Goal
Answer these from the discussion of the book of Numbers:
(a) According to the discussion, what does chapter 33 of Numbers list?
(b) What Hebrew word is given for "refuge"?
(c) In the wood-chopping scenario, what comes loose from the axe?

Text provided
● ● ●

What comes right after this is chapter 33 of Numbers.
What also might be among the more boring chapters
of the Torah to read.
It's a complete list of all of the travel camps that Israel camped in from Egypt all the
way to this moment in the story.
And I forget the list.
It's 50 plus.
It's straight up list with a couple narratives.
And so that's chapter 33, and that's like the pivot.
It's actually like a summary.
Because we're reaching back all the way to Exodus. Yeah. And we're recapping their whole journey up to this spot at this time. Okay. So that's the pivot. And then beginning with chapter 33,
verse 50, to the end of the number scroll is the final main kind of literary unit. And it's all about how Israel is to the nine and half tribes
and there to mark out the borders of the land.
Here's the land borders of the land on the other side, Jordan.
Here's the 12 tribal leaders
who are going to organize what the land.
Here's the process of doing it.
You're gonna roll more of those dice,
more of the sacred dice, the lot.
And then right in the middle of this section is chapter 35,
and it's all about these special cities,
sacred, special cities of refuge
that you were to put in the middle of the land.
And this is so cool.
Yeah, so let's check dive in.
So Lord spoke to Moses saying, speak to the sons of Israel and say to them, when you cross
the Jordan to go into the land of Canaan, then you shall select for yourselves cities that
will become cities of refuge.
This word refuge, it's a unique word in Hebrew,
Hebrew word, Miklat.
You know refuge is a core biblical image.
The modern word we have for this is asylum,
cities of asylum.
Oh, interesting.
Asylum are like designated buildings.
Is this for immigrants?
Yeah.
But often for like political exiles, for example, if they go to another country
or another land, they're safe there and they can't be arrested by the governing authorities
from the place they fled from. I see. Yeah. There's a similar idea going on here. Okay, but I don't
think any translations call them cities of asylum. Do they? That would be a... And the reason is because as this continues on, the purpose of these cities is for someone
to go and be safe from being litigated, essentially.
Yeah, here, let's read it. I stopped to where they.
Yeah, select cities, they'll become cities of refuge or asylum, so that the murderer or
NASB says the manslayer, which is manslaughter.
manslaughter. Does the NIV say manslayer? The person who has killed someone, that sounds
like normal English. So that the person who has killed someone by accident can flee
there. These will be places of refuge from the Aven Yeah. Which is not one of the Marvel comic movie heroes.
Not the Avengers.
No, from the Avengers.
Yeah, from...
There's no city that's gonna keep you safe
from the Avengers.
Yeah, no, you can't.
Totally.
That's the moment where they all stand up
around the table, like Captain America,
Black Widow, Bruce Banner.
Okay, anyway.
So they will be refuge from the Avenger.
So here's the idea is, let's say,
Mosha and Yishiyahu are out chopping wood.
Since this is an actual scenario from the Torah.
So they're out chopping wood and Mosha, you know,
a swing in his axe super hard against the tree,
Yishiyahu is over there at that tree. But man, he pulls back a swing in his axe super hard against the tree, Yusha-hu is over there at that tree.
But man, he pulls back to swing with all his energy and that axe head comes loose and
poof!
Just flies right into Yusha-hu's head, brain injury, and he dies five minutes later.
So this is a scenario that's described as unintentional death.
So let's say that happens.
Let's say Yashahu, who just died, has five brothers.

● ● ●

Supplied data
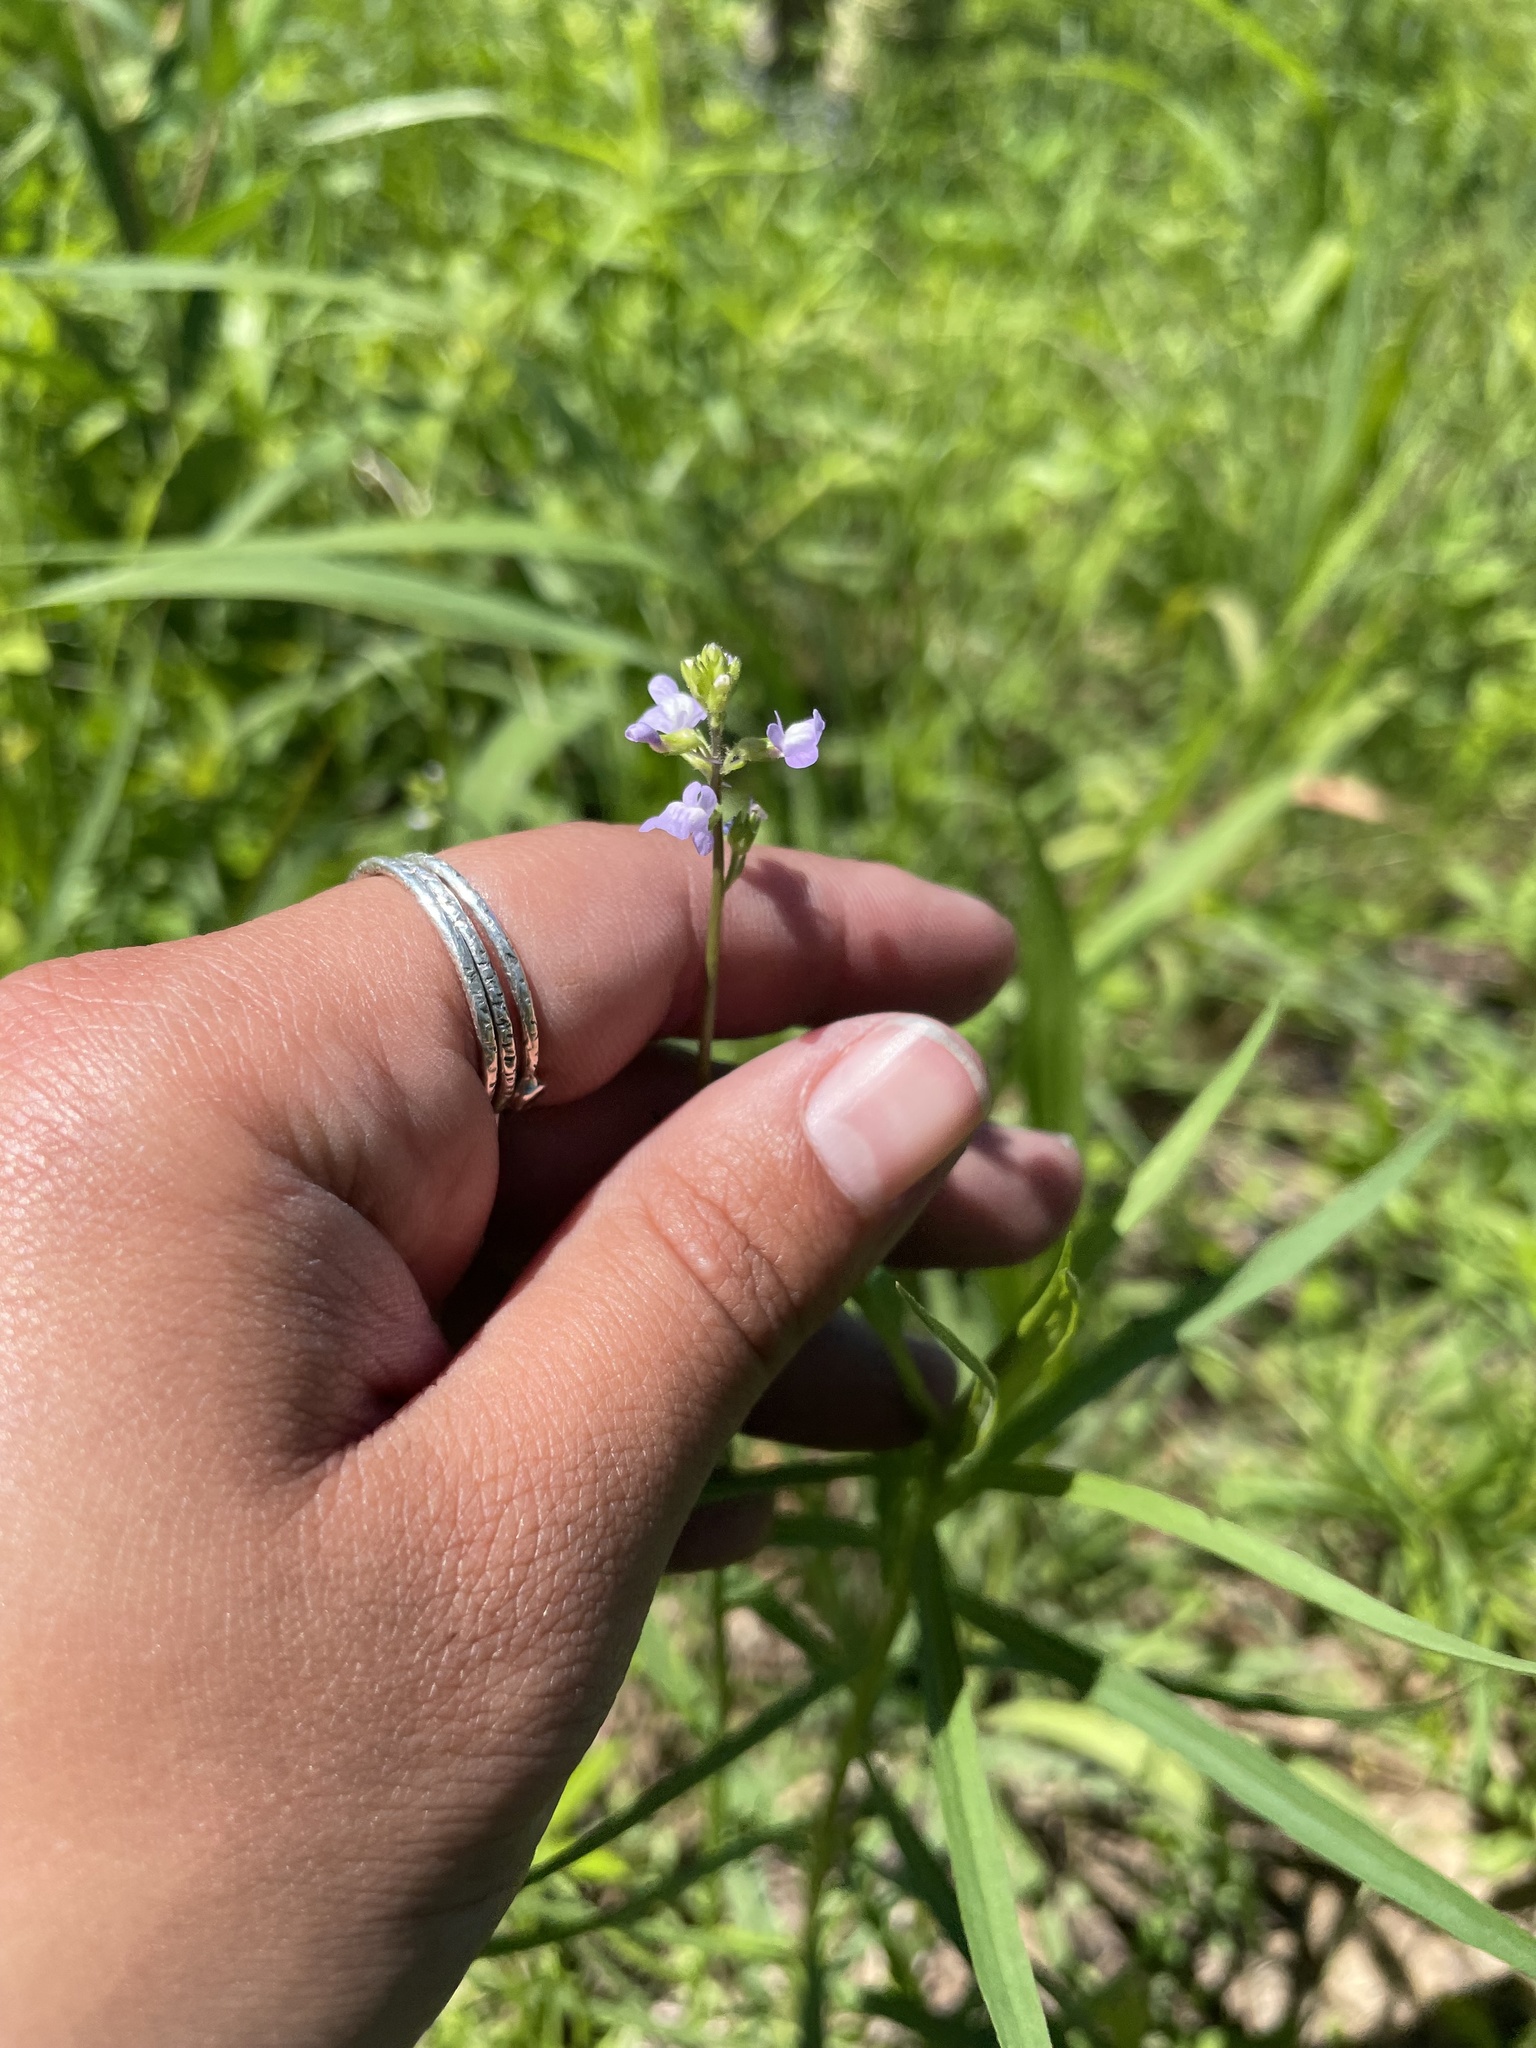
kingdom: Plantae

● ● ●

Full response
(a) All of the travel camps Israel camped in, from Egypt up to this moment in the story.
(b) Miklat.
(c) The axe head.